Let me tell you what frustration is. It is the tiny, little infant currently curled up in my lap.
Contradictory? Not in the least. Peculiar? Certainly.
Babies are weird, or rather, how babies make me feel is weird. You can go from being a sane, rational human being with everything ordered, planned, systematized and scheduled to a wild lunatic with hair disheveled, house a mess, and a terrible sense that not only have your forgotten something important, but that it will probably come and eat you soon. This is where I am tonight, sitting in the dimly lit office, typing away at the too-bright screen, and wondering when the--whatever it is--will arrive, and whether I'm just an appetizer or the main course.

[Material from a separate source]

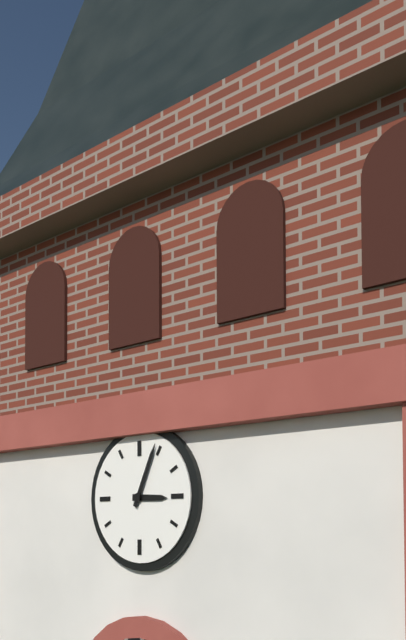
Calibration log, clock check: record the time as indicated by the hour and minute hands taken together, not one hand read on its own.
3:04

Fridays are supposed to be quiet days, but we have had no such luck today. Our best plans were waylaid, and there was nothing that anyone could have done, said, or foreseen to forestall the derailment. The whole day was an exercise in frustration for me. Frustration to speak well in front of my classes, frustration to lead a discussion section, frustration to have a sense of what side is up and what side is down. I need one of those labels you find on the cereal box, or a package from UPS--open this side. Then, of course, there is the frustration of attempting to lay your child in his crib. He seems tremendously asleep. His breathing is fixed. His eyes flutter ever so gently, but then, just as you place him on that beddish surface, his eyes burst open, his face wrinkles in distaste, and he scolds you for being myopic. Bespectacled though I am, he still feels it necessary to remind me of my failure to sense his inner wakefulness, his need for yet one more trip to the bottle, one more change of the diaper, and one more agitating attempt at lowering him into his crib.
Maybe it is the lack of sleep. I've been up since 3:00 am this morning. Maybe it is the cumulative effort of teaching (bad day today), writing (ha!), husbanding (not doing enough there), and parenting (feels like a lot on Tuesdays, but never enough on Wednesdays), but I feel disorganized. I have lists, but trouble keeping them. I have notes, but trouble following them. I have tasks, and planners, and calendars, and programs, and timers, and alarms, and sundry other aids, but still I feel like Alice, except that I think I drank my Eat Me and ate my Drink Me. I am not sure what to do. Sleep, probably. The demons of exhaustion are the ugliest suckers, I know. But something more must be done tomorrow. I need to get a sense of equilibrium. I need to find a better balance. I thought I had it, and then the week before my conference, everything started to get shaky.
Hey, Reader, whoever you are. What do you do to find balance? Any advice for this father of two, dissertating, teaching, administrating, husbanding madman? Inquiring minds want to know.